Les grosses graves (en fait de gros cailloux qui ont été roulés par la Gironde) sont de véritables “ pièges à chaleur ” qui accroissent l’effet de l’ensoleillement sur le vignoble pendant la journée et restituent de la chaleur la nuit. L’ensoleillement optimal permet de protéger le vignoble du gel alors que le sous-sol relativement riche permet une alimentation suffisante des vignes en cas de sécheresse.
La Gironde toute proche joue aussi un rôle de stabilisateur thermique précieux en cas de gel. L’encépagement est constitué de cabernet sauvignon à 75 % avec 20 % de merlot et 5 % de cabernet franc et de petit verdot.

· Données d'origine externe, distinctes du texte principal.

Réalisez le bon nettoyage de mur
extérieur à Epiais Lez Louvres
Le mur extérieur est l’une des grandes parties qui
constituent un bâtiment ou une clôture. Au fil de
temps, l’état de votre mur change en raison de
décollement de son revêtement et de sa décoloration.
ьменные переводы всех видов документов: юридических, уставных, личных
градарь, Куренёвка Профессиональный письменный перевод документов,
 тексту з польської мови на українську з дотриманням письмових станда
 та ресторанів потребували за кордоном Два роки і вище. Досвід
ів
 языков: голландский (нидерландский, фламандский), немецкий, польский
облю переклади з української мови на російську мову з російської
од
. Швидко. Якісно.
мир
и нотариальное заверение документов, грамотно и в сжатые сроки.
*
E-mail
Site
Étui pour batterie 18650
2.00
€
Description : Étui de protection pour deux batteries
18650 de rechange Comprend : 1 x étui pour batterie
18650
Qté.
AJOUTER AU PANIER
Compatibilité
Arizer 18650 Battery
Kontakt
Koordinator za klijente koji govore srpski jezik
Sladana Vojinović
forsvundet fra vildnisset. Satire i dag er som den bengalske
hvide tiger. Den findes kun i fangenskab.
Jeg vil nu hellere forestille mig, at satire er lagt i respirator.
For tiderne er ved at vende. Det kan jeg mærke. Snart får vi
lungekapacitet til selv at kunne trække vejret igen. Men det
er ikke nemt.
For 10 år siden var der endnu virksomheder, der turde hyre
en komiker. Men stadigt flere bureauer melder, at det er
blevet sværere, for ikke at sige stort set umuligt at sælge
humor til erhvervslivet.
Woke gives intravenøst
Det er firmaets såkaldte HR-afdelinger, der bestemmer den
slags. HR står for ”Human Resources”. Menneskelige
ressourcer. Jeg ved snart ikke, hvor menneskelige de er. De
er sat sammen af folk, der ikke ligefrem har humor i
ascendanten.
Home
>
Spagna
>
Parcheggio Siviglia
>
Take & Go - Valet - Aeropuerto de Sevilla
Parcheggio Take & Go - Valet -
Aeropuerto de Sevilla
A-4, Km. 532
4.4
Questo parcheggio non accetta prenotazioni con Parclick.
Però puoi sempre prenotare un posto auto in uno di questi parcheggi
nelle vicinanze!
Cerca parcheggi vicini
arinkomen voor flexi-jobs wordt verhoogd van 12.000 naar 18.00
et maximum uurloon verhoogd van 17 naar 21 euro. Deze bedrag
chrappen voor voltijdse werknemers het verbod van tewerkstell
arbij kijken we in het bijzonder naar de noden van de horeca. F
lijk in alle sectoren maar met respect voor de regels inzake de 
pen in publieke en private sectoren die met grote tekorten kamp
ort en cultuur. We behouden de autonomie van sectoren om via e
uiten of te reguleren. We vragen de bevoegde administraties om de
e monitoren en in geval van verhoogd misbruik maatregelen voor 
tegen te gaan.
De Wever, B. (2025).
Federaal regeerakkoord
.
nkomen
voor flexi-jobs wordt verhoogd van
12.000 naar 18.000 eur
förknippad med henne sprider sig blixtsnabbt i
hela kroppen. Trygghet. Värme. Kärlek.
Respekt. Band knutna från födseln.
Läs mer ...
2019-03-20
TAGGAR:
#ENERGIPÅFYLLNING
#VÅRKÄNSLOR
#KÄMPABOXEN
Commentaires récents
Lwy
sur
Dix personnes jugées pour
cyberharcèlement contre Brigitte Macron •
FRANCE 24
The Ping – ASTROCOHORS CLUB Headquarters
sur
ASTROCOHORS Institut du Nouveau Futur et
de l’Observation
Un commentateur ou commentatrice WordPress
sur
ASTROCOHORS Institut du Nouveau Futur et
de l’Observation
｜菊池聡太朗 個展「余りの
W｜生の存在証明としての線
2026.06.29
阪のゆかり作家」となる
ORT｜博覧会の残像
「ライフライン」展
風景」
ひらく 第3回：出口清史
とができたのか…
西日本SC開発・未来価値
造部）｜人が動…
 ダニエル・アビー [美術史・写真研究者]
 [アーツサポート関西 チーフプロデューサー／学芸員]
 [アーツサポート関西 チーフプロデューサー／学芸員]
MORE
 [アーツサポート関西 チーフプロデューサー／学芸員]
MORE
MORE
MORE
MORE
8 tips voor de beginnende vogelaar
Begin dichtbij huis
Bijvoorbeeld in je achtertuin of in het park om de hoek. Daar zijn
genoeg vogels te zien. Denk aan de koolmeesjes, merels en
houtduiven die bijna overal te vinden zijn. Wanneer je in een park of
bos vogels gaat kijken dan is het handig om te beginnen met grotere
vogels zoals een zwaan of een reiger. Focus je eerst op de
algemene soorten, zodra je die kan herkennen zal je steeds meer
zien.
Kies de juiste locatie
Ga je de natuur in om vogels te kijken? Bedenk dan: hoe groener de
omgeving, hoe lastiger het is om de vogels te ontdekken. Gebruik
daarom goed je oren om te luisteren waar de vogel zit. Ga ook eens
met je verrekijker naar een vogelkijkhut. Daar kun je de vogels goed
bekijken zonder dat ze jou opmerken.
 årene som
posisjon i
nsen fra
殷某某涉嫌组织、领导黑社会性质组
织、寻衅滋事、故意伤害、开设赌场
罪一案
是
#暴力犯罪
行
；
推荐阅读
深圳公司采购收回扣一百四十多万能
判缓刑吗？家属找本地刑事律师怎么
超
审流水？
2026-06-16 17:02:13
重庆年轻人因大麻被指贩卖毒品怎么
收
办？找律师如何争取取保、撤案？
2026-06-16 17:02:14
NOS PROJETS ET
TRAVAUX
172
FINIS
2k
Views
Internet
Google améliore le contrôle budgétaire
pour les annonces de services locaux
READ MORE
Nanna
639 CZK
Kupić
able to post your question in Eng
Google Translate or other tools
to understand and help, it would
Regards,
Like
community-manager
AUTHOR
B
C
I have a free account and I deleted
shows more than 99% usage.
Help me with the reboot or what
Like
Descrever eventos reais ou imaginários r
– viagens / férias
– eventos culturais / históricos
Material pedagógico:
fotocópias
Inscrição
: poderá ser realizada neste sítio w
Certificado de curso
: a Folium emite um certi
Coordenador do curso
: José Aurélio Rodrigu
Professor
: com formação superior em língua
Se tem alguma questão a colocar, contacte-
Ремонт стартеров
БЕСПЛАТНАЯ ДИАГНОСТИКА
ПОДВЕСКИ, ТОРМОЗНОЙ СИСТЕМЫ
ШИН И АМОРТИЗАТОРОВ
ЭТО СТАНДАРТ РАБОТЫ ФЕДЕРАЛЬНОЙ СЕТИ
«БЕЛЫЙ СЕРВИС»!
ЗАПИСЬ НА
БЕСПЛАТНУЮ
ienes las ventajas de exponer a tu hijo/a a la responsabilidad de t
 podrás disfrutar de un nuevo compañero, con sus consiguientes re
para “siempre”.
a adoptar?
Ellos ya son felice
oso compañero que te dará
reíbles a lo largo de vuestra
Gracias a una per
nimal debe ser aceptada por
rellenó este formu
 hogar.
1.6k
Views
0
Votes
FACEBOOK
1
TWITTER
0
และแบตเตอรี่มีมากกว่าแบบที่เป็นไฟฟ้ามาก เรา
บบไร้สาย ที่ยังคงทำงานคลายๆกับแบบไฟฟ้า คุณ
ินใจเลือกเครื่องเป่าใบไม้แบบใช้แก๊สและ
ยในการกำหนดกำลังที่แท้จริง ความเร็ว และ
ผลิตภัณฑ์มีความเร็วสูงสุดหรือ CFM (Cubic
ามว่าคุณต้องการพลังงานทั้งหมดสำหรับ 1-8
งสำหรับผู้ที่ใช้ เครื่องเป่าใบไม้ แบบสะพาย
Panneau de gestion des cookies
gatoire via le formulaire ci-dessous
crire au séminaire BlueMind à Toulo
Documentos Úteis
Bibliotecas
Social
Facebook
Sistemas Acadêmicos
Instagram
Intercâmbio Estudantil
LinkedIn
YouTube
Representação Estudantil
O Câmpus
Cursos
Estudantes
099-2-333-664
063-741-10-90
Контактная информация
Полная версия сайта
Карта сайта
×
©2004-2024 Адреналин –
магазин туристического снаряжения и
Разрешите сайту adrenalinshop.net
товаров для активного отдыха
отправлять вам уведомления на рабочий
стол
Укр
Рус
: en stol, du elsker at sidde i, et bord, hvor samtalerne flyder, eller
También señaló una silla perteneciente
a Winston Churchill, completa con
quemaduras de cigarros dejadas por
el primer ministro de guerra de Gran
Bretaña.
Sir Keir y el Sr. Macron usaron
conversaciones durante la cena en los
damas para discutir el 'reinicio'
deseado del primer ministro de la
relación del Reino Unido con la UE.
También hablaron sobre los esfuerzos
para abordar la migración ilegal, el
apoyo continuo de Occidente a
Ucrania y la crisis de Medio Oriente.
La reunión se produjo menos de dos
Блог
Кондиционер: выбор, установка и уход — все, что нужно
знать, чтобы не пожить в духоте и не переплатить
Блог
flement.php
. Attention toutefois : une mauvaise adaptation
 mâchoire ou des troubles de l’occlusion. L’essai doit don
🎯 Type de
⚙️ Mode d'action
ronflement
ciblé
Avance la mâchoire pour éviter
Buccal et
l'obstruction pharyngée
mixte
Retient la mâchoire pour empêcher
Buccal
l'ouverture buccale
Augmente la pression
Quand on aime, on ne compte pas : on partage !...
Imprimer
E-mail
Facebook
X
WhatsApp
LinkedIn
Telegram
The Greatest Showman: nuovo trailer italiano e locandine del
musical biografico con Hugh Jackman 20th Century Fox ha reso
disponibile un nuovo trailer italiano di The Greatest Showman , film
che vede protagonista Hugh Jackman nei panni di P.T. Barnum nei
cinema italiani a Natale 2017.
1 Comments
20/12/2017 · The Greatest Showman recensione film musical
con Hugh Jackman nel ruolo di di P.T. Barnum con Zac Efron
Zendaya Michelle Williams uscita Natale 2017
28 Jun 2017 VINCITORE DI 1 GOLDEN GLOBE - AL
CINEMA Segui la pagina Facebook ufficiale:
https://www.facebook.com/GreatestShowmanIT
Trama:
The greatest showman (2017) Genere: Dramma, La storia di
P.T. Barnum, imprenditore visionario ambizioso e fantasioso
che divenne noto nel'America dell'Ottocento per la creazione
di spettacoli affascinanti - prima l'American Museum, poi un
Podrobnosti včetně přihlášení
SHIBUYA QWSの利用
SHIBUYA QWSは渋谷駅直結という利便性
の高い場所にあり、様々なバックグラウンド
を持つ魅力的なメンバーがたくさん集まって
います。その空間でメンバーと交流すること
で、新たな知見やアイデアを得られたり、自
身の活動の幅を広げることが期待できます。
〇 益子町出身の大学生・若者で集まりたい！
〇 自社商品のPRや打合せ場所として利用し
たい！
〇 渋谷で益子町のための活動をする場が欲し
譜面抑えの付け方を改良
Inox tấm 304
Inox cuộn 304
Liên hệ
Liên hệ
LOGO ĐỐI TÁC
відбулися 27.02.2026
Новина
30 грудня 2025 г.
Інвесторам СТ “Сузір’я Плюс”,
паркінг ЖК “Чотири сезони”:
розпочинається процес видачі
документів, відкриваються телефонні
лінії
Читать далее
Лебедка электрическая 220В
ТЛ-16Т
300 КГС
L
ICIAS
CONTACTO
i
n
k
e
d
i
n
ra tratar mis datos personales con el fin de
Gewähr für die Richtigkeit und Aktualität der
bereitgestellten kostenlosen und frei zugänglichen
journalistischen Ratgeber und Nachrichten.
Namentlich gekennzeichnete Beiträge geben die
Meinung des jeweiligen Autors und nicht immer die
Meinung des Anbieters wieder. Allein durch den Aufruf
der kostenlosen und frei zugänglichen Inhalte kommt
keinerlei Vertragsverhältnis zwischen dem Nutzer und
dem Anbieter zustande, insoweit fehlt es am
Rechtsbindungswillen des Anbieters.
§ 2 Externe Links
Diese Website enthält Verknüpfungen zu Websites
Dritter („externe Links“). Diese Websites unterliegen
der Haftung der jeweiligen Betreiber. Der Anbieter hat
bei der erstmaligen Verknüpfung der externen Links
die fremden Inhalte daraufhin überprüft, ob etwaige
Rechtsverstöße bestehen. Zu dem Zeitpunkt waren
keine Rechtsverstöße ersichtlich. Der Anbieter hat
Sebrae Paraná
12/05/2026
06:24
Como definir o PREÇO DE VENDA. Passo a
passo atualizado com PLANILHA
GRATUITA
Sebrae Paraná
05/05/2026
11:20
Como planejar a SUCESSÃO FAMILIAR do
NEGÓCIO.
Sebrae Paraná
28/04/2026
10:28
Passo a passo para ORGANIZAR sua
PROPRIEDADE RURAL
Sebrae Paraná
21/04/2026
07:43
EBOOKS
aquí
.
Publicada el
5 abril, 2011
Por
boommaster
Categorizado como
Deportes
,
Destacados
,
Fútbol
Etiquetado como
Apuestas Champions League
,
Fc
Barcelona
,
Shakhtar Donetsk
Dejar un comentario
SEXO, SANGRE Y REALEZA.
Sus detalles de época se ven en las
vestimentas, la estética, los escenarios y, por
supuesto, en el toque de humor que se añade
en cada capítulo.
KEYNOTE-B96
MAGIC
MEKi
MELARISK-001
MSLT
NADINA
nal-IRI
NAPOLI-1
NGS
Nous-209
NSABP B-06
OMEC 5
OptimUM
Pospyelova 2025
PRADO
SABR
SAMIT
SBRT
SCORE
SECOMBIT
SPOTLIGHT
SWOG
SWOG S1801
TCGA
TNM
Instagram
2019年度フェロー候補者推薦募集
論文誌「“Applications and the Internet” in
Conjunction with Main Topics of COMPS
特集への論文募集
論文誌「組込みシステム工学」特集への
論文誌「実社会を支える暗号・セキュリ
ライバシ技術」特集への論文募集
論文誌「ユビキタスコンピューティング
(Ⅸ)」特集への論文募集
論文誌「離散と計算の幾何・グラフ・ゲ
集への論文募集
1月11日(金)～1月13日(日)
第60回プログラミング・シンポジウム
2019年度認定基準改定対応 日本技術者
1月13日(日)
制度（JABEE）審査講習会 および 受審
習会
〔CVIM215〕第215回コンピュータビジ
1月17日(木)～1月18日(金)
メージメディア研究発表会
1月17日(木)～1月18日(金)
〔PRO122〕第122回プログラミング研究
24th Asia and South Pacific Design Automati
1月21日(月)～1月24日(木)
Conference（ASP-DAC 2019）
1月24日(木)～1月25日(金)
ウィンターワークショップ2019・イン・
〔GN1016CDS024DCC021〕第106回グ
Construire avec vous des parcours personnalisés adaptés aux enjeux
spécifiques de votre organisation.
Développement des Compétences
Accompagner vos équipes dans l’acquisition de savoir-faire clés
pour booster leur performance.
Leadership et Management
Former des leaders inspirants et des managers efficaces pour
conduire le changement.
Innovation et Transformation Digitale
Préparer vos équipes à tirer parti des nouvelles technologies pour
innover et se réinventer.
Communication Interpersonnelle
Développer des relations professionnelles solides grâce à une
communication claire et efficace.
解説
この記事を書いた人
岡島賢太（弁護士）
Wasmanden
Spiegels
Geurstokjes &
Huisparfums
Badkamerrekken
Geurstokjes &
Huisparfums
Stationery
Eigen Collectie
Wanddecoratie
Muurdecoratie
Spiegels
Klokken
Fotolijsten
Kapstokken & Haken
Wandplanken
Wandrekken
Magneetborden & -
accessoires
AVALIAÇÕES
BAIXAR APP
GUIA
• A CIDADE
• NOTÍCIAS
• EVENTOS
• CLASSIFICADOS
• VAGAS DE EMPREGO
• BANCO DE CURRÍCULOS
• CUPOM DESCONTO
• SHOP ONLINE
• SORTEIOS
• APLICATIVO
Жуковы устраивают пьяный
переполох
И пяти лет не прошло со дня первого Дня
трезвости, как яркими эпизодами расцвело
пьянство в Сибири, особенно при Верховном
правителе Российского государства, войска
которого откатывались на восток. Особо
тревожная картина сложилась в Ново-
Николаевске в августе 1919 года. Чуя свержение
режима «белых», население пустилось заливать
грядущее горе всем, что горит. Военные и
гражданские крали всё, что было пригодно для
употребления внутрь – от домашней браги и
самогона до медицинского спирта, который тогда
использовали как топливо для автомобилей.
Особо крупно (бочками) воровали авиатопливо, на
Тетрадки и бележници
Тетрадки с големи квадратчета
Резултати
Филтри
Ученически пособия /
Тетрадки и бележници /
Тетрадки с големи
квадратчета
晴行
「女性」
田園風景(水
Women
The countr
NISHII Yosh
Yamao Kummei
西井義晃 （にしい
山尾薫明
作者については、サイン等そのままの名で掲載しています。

La propriété possède également trois autres parcelles d’une superficie totale de 18 hectares qui se trouvaient en friche en 1963 lors de l’acquisition de Latour par le groupe Pearson. Ces parcelles furent replantées entre 1963 et 1968 et leurs vignes sont la base de la production du second vin du domaine, Les Forts de Latour.
Le vin
La propriété produit en moyenne chaque année environ 400 000 bouteilles : 220 000 bouteilles de Château- Latour, environ 140 000 bouteilles de Forts de Latour et le reste en Pauillac. Latour est élevé totalement en barriques neuves. Pour Les Forts de Latour, le pourcentage de barriques neuves est modulé en fonction de la structure du vin (de 35 à 50 %). Le style des vins de Latour est marqué par l’énergie, très sensible en bouche, mais aussi par l’intensité aromatique. Les arômes de noyaux de cerise et les notes de cèdre sont fréquents. Il y a une grande régularité dans la puissance et la structure aromatique qui s’expliquent par le terroir, dont le cépage cabernet sauvignon est un excellent traducteur.
Voici nos commentaires sur quelques millésimes de Latour et des Forts de Latour dégustés en compagnie de Frédéric Engerer, directeur de Château-Latour :
Forts de Latour 1995
Rouge sombre, pourpre. Nez d’amande, de café grillé et d’épices. Structure à la fois ronde, ferme et consistante.
Forts de Latour 1994
Rouge bordeaux, bonne intensité. Arômes légers de cèdre, de café léger, de fruits noirs. En bouche, il est charnu mais élégant.
Forts de Latour 1989
Notes de cuir, de pruneau, de réglisse. Les tannins sont un peu durs, car il s’agit d’un millésime chaud.
Château-Latour 1994
Un peu fermé. Notes de fumé, d’épices, de réglisse, de tabac blond avec une touche de zeste d’orange qui apporte beaucoup de fraîcheur à l’ensemble. Cette fraîcheur se retrouve en bouche, où l’on reconnaît la distinction du grand vin.
Château-Latour 1993
Flamboyant car très ouvert. Le nez est comme une explosion de fruits avec des notes de violette et de cassis. Il est plus sur le registre de l’élégance que sur celui de la puissance. Un vin gourmand, bien équilibré.
Château-Latour 1986
Un marathonien encore loin du but. Les tannins sauvages ne sont pas encore fondus, mais on sent un vin qui sera fabuleux quand il aura atteint sa maturité. Notes de goudron, de champignon. Un vin tout en puissance qui trouvera progressivement son équilibre et son harmonie.